Concluindo o seminário Divaldo estendeu a todos o convite que lhe foi formulado por Joanna de Ângelis de que devemos abrir o carinho das nossas emoções e sentimentos ao nosso próximo buscando aqueles que são “invisíveis” na sociedade, os esquecidos e marginalizados, contribuindo para torná-los dignos e socialmente visíveis.

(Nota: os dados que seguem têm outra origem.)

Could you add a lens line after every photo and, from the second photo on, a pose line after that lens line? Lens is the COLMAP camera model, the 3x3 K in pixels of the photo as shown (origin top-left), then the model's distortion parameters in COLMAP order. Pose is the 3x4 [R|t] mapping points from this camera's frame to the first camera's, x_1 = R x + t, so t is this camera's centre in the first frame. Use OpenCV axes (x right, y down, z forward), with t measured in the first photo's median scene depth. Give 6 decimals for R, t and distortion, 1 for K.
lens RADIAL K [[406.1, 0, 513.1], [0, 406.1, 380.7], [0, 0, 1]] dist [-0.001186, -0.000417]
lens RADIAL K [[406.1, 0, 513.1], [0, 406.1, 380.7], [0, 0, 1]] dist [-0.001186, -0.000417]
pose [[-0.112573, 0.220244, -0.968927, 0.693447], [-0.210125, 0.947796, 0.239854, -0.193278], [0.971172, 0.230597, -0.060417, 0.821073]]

Divaldo narra sua experiência pessoal quando, convidado por Joanna de Ângelis, abraçou um simples garçom e ao estabelecer diálogo com ele, veio a descobrir que o abraço recebido o fez abandonar a decisão de cometer suicídio, posto que experimentava a dolorosa injunção do câncer.

Emocionados – e felizes – lentamente todos foram se retirando com os ensinamentos de Jesus ainda repercutindo na acústica da alma, convidando-nos a todos a sermos felizes. HOJE.